What is required: Only the lines from the one containing "right ankle: (903, 552)" to the end of the records belong in the output; print them exactly.

------------------------------------

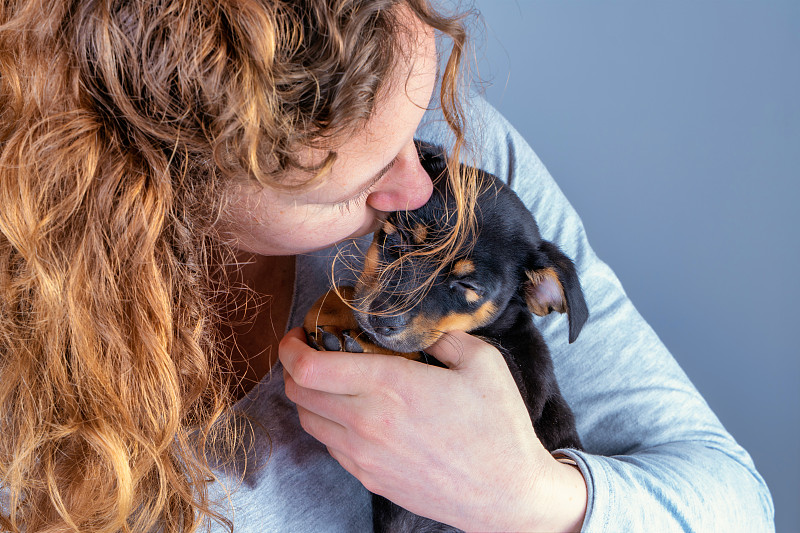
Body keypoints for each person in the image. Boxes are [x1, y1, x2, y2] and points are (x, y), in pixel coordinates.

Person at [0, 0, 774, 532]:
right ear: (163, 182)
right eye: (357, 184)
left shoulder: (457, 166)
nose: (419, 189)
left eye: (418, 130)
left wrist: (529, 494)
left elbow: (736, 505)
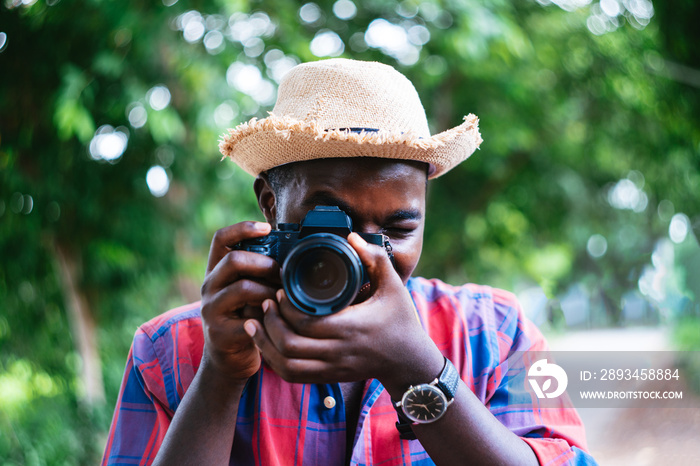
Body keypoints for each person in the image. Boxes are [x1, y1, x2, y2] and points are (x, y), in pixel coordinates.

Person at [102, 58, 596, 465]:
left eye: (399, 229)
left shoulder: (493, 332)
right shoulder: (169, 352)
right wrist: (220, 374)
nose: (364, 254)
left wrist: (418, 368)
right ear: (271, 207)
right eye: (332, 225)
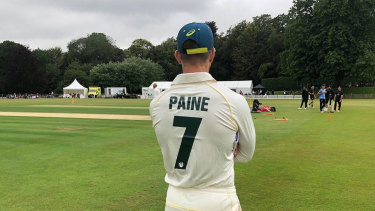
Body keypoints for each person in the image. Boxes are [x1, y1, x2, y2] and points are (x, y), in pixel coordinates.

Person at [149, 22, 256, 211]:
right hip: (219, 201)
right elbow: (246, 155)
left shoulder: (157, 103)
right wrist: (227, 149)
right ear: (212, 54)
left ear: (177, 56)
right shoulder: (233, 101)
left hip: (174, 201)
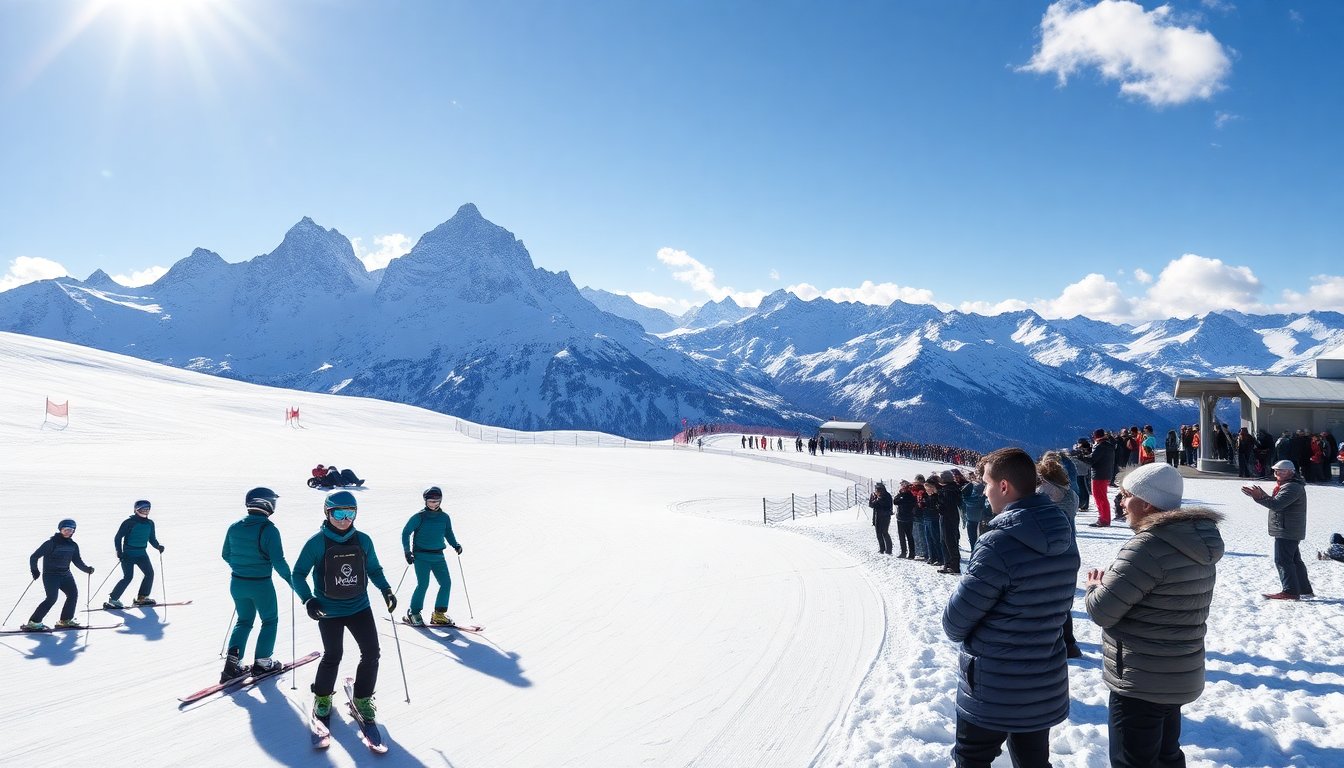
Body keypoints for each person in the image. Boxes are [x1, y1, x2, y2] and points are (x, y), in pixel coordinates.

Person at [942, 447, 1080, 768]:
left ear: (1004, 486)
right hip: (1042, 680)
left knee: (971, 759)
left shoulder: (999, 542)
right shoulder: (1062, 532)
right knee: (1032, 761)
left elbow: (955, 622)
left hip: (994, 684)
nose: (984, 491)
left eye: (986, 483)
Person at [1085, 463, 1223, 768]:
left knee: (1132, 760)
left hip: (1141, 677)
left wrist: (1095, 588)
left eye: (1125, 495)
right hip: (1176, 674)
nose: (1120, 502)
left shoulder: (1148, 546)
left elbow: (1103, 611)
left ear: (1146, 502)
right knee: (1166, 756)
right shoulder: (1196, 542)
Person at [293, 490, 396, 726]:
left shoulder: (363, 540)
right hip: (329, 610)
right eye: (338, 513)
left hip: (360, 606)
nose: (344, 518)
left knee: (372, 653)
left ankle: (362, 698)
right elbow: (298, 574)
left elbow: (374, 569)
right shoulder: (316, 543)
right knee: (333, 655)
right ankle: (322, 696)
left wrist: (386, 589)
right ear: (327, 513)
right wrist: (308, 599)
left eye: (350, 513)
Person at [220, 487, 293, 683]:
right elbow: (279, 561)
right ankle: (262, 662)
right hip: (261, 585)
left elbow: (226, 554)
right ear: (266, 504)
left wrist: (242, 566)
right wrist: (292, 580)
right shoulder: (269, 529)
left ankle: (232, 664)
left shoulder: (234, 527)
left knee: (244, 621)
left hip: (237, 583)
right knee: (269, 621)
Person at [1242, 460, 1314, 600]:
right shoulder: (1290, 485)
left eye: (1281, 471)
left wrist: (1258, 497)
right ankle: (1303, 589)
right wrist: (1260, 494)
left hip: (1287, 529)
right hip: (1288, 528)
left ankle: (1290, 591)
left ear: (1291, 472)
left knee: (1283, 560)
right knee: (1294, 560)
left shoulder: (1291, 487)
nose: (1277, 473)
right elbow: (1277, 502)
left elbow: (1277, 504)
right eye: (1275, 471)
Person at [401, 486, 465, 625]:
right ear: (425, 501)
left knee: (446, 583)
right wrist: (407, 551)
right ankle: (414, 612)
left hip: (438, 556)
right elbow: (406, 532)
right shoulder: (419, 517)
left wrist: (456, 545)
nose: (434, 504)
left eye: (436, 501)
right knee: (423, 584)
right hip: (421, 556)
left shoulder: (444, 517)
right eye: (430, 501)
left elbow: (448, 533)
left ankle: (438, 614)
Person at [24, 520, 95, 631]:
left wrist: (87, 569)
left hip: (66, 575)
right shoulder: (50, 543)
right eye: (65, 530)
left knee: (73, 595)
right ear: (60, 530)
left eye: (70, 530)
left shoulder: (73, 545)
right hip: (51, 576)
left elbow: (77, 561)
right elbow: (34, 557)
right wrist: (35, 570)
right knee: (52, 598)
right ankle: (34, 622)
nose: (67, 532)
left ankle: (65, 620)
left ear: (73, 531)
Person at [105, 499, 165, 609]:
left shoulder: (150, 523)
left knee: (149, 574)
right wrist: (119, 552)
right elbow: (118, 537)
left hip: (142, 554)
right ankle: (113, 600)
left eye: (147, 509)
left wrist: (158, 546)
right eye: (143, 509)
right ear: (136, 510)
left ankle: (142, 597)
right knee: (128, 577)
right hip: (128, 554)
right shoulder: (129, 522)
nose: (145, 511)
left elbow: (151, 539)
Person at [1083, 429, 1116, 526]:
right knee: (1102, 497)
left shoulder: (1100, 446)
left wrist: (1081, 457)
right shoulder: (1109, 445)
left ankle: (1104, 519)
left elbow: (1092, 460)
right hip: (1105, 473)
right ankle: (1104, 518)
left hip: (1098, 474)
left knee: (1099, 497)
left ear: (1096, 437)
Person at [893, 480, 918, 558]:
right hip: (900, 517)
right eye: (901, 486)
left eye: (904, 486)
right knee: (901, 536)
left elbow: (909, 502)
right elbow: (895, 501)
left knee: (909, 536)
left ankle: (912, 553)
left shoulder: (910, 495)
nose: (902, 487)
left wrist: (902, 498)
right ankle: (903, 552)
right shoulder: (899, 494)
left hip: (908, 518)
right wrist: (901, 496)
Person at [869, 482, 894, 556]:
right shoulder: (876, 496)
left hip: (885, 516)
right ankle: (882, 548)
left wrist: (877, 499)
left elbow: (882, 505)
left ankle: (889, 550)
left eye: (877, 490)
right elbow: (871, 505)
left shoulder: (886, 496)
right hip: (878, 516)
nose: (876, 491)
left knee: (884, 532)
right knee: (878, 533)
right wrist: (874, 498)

------------------------------------

Answer section:
right ankle: (903, 552)
right shoulder: (899, 494)
left hip: (908, 518)
right wrist: (901, 496)
Person at [869, 482, 894, 556]:
right shoulder: (876, 496)
left hip: (885, 516)
right ankle: (882, 548)
left wrist: (877, 499)
left elbow: (882, 505)
left ankle: (889, 550)
left eye: (877, 490)
right elbow: (871, 505)
left shoulder: (886, 496)
right hip: (878, 516)
nose: (876, 491)
left knee: (884, 532)
right knee: (878, 533)
right wrist: (874, 498)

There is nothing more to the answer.